Artificial Intelligence 8 min read

How EvoSearch Boosts Image & Video Generation with Test‑Time Evolutionary Search

The EvoSearch method introduced by HKUST and Kuaishou’s KuaLing team leverages test‑time scaling to dramatically improve diffusion‑based image and video generation without training, using evolutionary search along the denoising trajectory, achieving state‑of‑the‑art results on SD2.1, Flux‑1‑dev and other models.

Kuaishou Large Model

Jul 3, 2025

How EvoSearch Boosts Image & Video Generation with Test‑Time Evolutionary Search

Test‑Time Scaling in Vision

Test‑time scaling (TTS) greatly improves large language models; in the visual domain it aims to boost image and video generation by increasing computation at inference without updating model parameters.

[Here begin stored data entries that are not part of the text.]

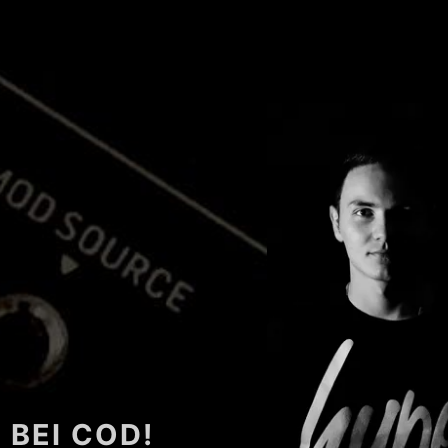
 BEI COD!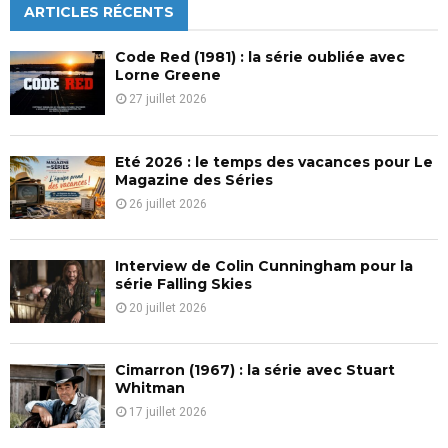
c
ARTICLES RÉCENTS
E
h
f
A
Code Red (1981) : la série oubliée avec
o
Lorne Greene
r
R
27 juillet 2026
:
C
Eté 2026 : le temps des vacances pour Le
H
Magazine des Séries
26 juillet 2026
Interview de Colin Cunningham pour la
série Falling Skies
20 juillet 2026
Cimarron (1967) : la série avec Stuart
Whitman
17 juillet 2026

1. Essence of Test‑Time Scaling

Given a pretrained model and a reward function representing human preference, TTS seeks to fit a target distribution proportional to exp(r(x))·p(x) while keeping KL divergence small, but direct sampling is infeasible due to the high‑dimensional state spaces of diffusion and flow models.

2. Limitations of Existing Methods

RL‑based post‑training requires gradient updates and large compute; Best‑of‑N and particle sampling improve quality but lack exploration of new states and reduce diversity.

3. EvoSearch: Evolutionary Test‑Time Scaling

EvoSearch treats the denoising trajectory of diffusion/flow models as an evolutionary path. Each denoising step can mutate to explore higher‑quality offspring, ending with an optimal sample that matches the target distribution.

Two mutation modes are used: initial‑noise mutation (an orthogonal operation preserving the Gaussian distribution) and intermediate‑state mutation inspired by stochastic differential equations, controlled by a mutation rate σ.

Evolution schedule and population‑size schedule determine when and how many samples are evolved, adapting to the available test‑time compute.

4. Experimental Results

On image generation tasks, EvoSearch shows superior scaling on Stable Diffusion 2.1 and Flux‑1‑dev, maintaining performance even when test‑time compute increases by 10⁴×. For video generation, it achieves the highest reward gains on VBench, VBench2.0 and VideoGen‑Eval.

It also generalizes to out‑of‑distribution metrics, demonstrating strong robustness, and attains the best human‑evaluation win rate thanks to higher diversity.